Sur ce territoire, la structure du parc local indique la part de logements disposant d'une cave, d'un garage ou d'un vide sanitaire exploitable. On relève 98 % de maisons individuelles, 2.21 personne(s) par logement, 378 résidences principales recensées, en zone climatique H2b. Ces valeurs ne décident d'aucun projet à elles seules, mais elles fixent l'ordre de grandeur dans lequel un chiffrage à Mouliherne est crédible.
La lecture du parc complète l'analyse : 415 diagnostics publiés pour 1 000 résidences principales, de l'ordre de 372 maisons individuelles, environ 299 logements occupés par leur propriétaire. Ce volume ne préjuge d'aucune éligibilité individuelle : il indique seulement où se concentrent, à Mouliherne, les situations où le scénario décrit sur cette page a le plus de chances d'être pertinent.
Trésorerie du projet à Mouliherne : 6 000 € de reste à charge pour le profil le plus aidé, accompagnement pris en charge jusqu'à 2 000 €. Un éco-prêt de quinze ans ramène l'effort à 35 € par mois, à comparer aux 1 460 € d'économie annuelle auxquels le plancher bas participe.
À l'échelle intercommunale, à Mouliherne relève de CA Saumur Val de Loire. Les permanences France Rénov' de ce périmètre instruisent les demandes portant sur l'isolation du plancher bas et recensent les aides locales cumulables, qui viennent en déduction du reste à charge calculé plus haut.

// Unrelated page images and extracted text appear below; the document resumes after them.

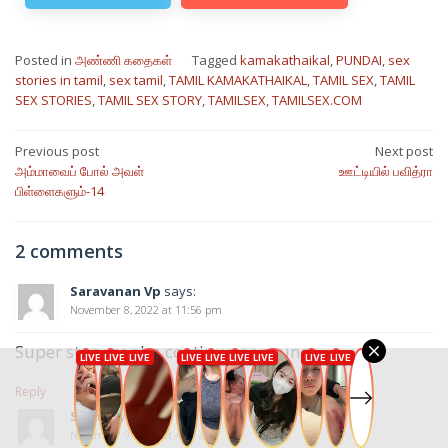
Posted in
அண்ணி கதைகள்
Tagged
kamakathaikal
,
PUNDAI
,
sex
stories in tamil
,
sex tamil
,
TAMIL KAMAKATHAIKAL
,
TAMIL SEX
,
TAMIL
SEX STORIES
,
TAMIL SEX STORY
,
TAMILSEX
,
TAMILSEX.COM
Post
Previous post
Next post
அம்மாவைப் போல் அவள்
ஊட்டியில் பவித்ரா
navigation
பிள்ளைகளும்-14
2 comments
Saravanan Vp
says:
November 8, 2022 at 11:56 pm
Super story nanba continue pannunga
Reply
Sarn
says:
November 9, 2022 at 4:27 am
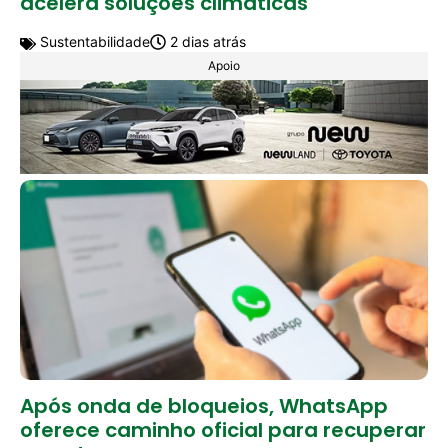
acelera soluções climáticas
Sustentabilidade
2 dias atrás
Apoio
Após onda de bloqueios, WhatsApp
oferece caminho oficial para recuperar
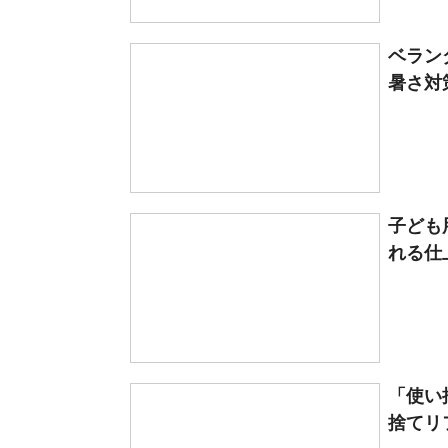
ベラン
暑さ対
子ども
れる仕
「使い
捨てリフ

Statut d'occupation à Mouliherne : 299 logements occupés par leur propriétaire, soit 79 % du parc. La décision d'engager l'isolation du plancher bas y est directe ; ailleurs, elle passe par un bailleur dont le calcul de rentabilité et les aides diffèrent.
La zone climatique n'est pas un détail administratif : à Mouliherne, en zone H2b, la base conventionnelle retenue est de 225 kWh/m²/an. C'est elle qui fixe le retour sur investissement de l'isolation du plancher bas et qui explique qu'un même ouvrage soit prioritaire ici et secondaire dans une zone plus tempérée.
La séquence prime sur la vitesse : l'isolation du plancher bas occupe un isolateur intervenant en sous-sol durant deux à quatre jours à Mouliherne. Son positionnement dans le calendrier — après l'audit, avant la mise en service — conditionne la qualité des interfaces entre lots bien plus que le choix de l'entreprise.
Le métré fait foi avant toute discussion de prix : à Mouliherne, sur une base de 110 m² en zone H2b, l'isolation du plancher bas représente de l'ordre de 55 m² de sous-face. Multiplié par un prix unitaire de 30 à 70 €, on obtient une fourchette de 1 650 € à 3 850 € TTC, que le plafond d'assiette de 40 000 € HT vient ensuite borner.
Sur la durée de vie de l'ouvrage, l'isolation du plancher bas à Mouliherne suppose R ≥ 3 m².K/W en sous-face sur local non chauffé maintenu dans le temps. Rapporté à vingt ans d'usage, le poste chiffré à 2 750 € revient à 138 € par an avant aides, montant à mettre en regard de l'économie de facture et non du seul prix d'achat.